• _ЗАДАНИЯ_:
**1.** Определите, согласуется ли каждое утверждение с фрагментом о Куприне: (a) автор видел Куприна несколько раз; (b) Куприн был на Юзовском заводе в 1896 году; (c) в соревновании промышленников русские обычно брали верх над иностранцами. Ответ на каждое утверждение — «да» или «нет» с точной цитатой из фрагмента, которая это решает.
**2.** Где, согласно фрагменту о Куприне, писатель выступал с чтением своих рассказов?
**3.** Напишите продолжение фрагмента о Куприне, начиная сразу после его последнего предложения.

┌─ ФРАГМЕНТ

Тогда, между прочим, я впервые и единственный раз видел Куприна. Он выступал в помещении киевского цирка с чтением своих рассказов. Читал он превосходно. Меня поразила внешность Куприна. До этого я видел его фотографии, и он казался мне похожим на хорошего русского прасола. У него было широкое простонародное лицо чуть монгольского типа.

В цирке же я увидел крепкого, немного кряжистого человека с явными чертами внутреннего и внешнего изящества — вплоть до красной гвоздики в петлице пиджака

В 1896 году Куприн работал в кузнечном цехе одного из металлургических заводов Донбасса. Вскоре после этого он написал повесть «Молох».

В те годы донецкие земли быстро теряли патриархальный характер чеховской «Степи». Мутные дымызаводов залегли над степными горизонтами. Степная поэзия «Слова о полку Игореве» ушла в невозвратимое прошлое. А. Блок писал об этом:

Нет, не видно там княжьего стяга,
Не шеломами черпают Дон,
И прекрасная внучка варяга
Не клянет половецкий полон…
Нет, не вьются там по ветру чубы,
Не пестреют в степях бунчуки…
Там чернеют фабричные трубы,
Там заводские стонут гудки.
Путь степной — без конца, без исхода,
Степь да ветер, да ветер — и вдруг
Многоярусный корпус завода,
Города из рабочих лачуг…
Донецкий бассейн охватила золотая каменноугольная лихорадка. Угленосные участки раскупались за бешеные деньги. Создавались акционерные компании, строились шахты и заводы. Шло жестокое соревнование между русскими промышленниками и иностранцами. Иностранцы почти всегда побеждали. У них была старая сноровка, а русские толстосумы, недавние купцы и подрядчики, пока что примеривались и приспосабливались и знали только один способ выколачивать прибыли — выжимать все до конца из людей, земли и машин.

Перечитывая Куприна, я с удивлением заметил, что в своих жизненных скитаниях я как бы шел по его следам. Западный край, Киев, Одесса, Донбасс, Балаклава, Мещерские леса `под Рязанью — все это прошло через жизнь почти в той же последовательности, как и в жизни Куприна. Разница была только во времени, и то небольшая, не больше двадцати лет.

Я застал жизнь такой же, какой она была при Куприне, и потому могу с некоторым правом свидетельствовать о необыкновенной свежести его характеристик людей и событий, всего его художественного письма.

Куприн был на Юзовском заводе в 1896 году. Мне привелось работать там в 1916 году-ровно через двадцать лет, но я застал еще в Донбассе всю обстановку купринского «Молоха». Я помню те же рабочие поселки. Нахаловки и Шанхай, из землянок и лачуг, беспросветную работу и нужду шахтеров, воскресные побоища с казаками, уныние, гарь, брезгливых и высокомерных инженеров и «молохов» — владельцев акционерных компаний, промышленных сатрапов, перед которыми заискивали министры.

└─
┌─ ИСХОДНЫЕ МАТЕРИАЛЫ

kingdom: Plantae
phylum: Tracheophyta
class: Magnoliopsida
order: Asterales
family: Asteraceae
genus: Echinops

└─
┌─ ИСХОДНЫЕ МАТЕРИАЛЫ

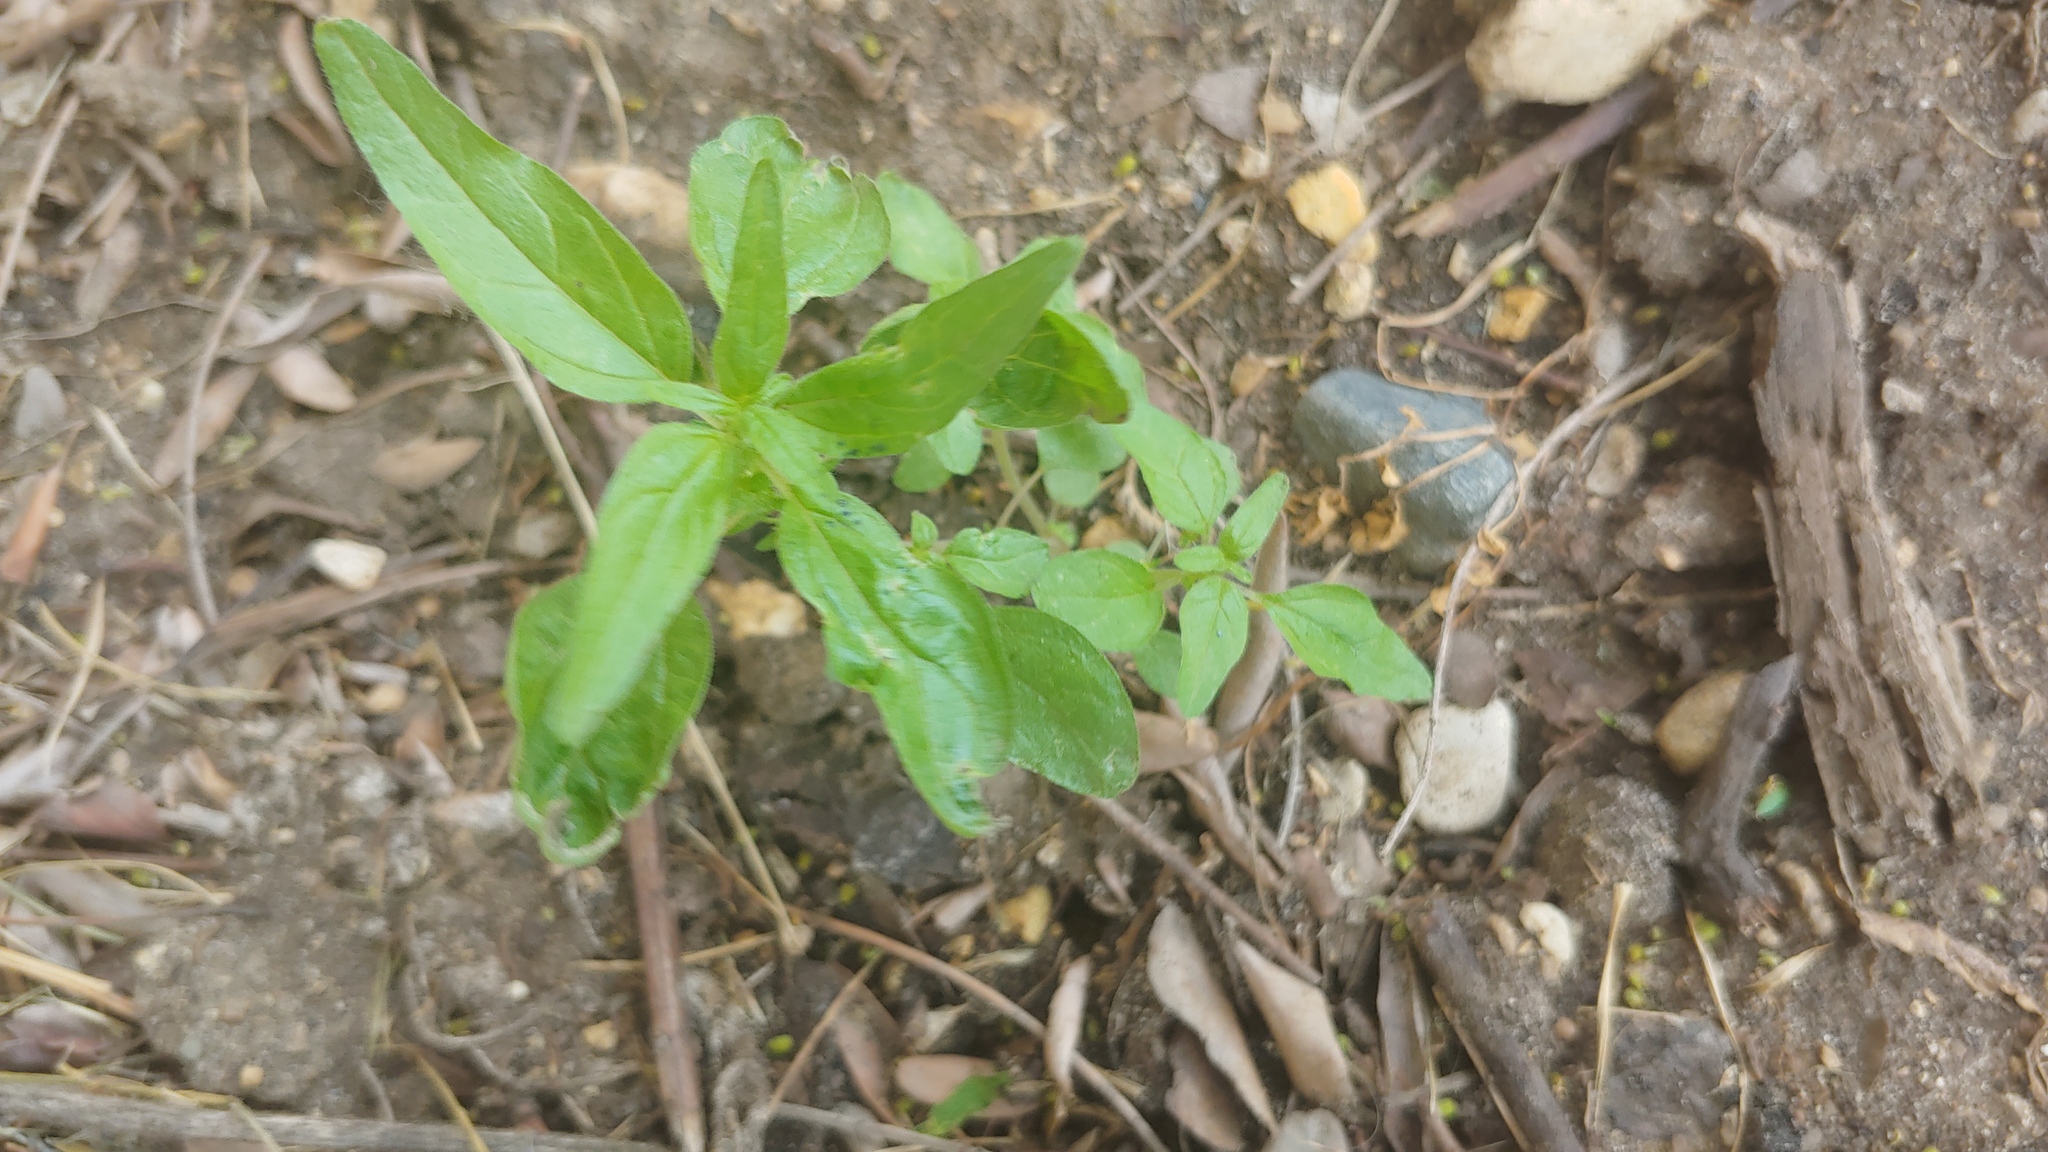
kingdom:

└─

• _ОТВЕТЫ ПО ЗАДАНИЯМ_:
**1.**
(a) Нет: «я впервые и единственный раз видел Куприна».
(b) Да: «Куприн был на Юзовском заводе в 1896 году».
(c) Нет: «Иностранцы почти всегда побеждали».

**2.** В помещении киевского цирка.

**3.**
Ни в одной своей вещи Куприн не выразил с такой силой, как в «Молохе», свою ненависть к капитализму и его разнузданным представителям, свое осуждение прекраснодушных и мягкотелых интеллигентов, в решительную минуту впадающих в истерию, и свое сочувствие рабочим, обреченным на голод и нищету.

Очень резко, густо выписан в повести делец и промышленник Квашнин — «молох», «мешок, набитый золотом». Временами Куприн придает Квашнину даже несколько гротескные черты.

Часть современных Куприну критиков, так называемых «литературных чистоплюев», обвиняла писателя, особенно в связи с «Молохом», в том, что он не окончил «литературную консерваторию» и допускает в своих вещах языковые и стилистические небрежности.

Обвинение это объясняется тем, что Куприн стремится сказать все, что он хотел, «по свежему следу», не откладывая работу и не вынашивая ее годами. Ему было важно заразить людей своим состоянием, своими мыслями, гневом или радостью, своей заветной мечтой, и для этого он не искал особых слов и особых эпитетов.

Куприн любил и превосходно знал русский язык, но никогда не делал из него раз навсегда установленного литературного канона.

Временами его язык приближается к разговорному, к языку устного рассказчика, и в этом отношении он несколько родствен языку Толстого. Вместе с тем Куприн всегда восхищался языком Чехова — «благоуханным, тонким и солнечным». Эта солнечность языка, его свет, его сила, его свежие краски были присущи и купринскому языку.

Куприн с удивительным чувством меры и умением пользовался родственными русскому языками (в частности, украинским) и местными диалектами. Особенно хороши его полесские рассказы, где диалект полещуков придает локальную прелесть всему произведению.

Помимо этого, Куприн хорошо знал жаргоны русского языка, вплоть до «блатного» языка и жаргона проституток, до речи обывателя и полуинтеллигента. Это качество придает его рассказам острую типичность. Куприн свободно владел способностью характеристики не только отдельных людей, но и больших прослоек русского общества при помощи их языковых особенностей, при помощи диалога.

Примеров можно привести много, но достаточно хотя бы двух — манеры говорить инженера Боброва из «Молоха» и студента из рассказа «Река жизни».

Ничто так не разоблачает внутреннюю несостоятельность этих «интеллигентов», как их язык — приподнятый, временами даже ходульный, книжный, многословный, «прекраснодушный», но лишенный твердости и силы.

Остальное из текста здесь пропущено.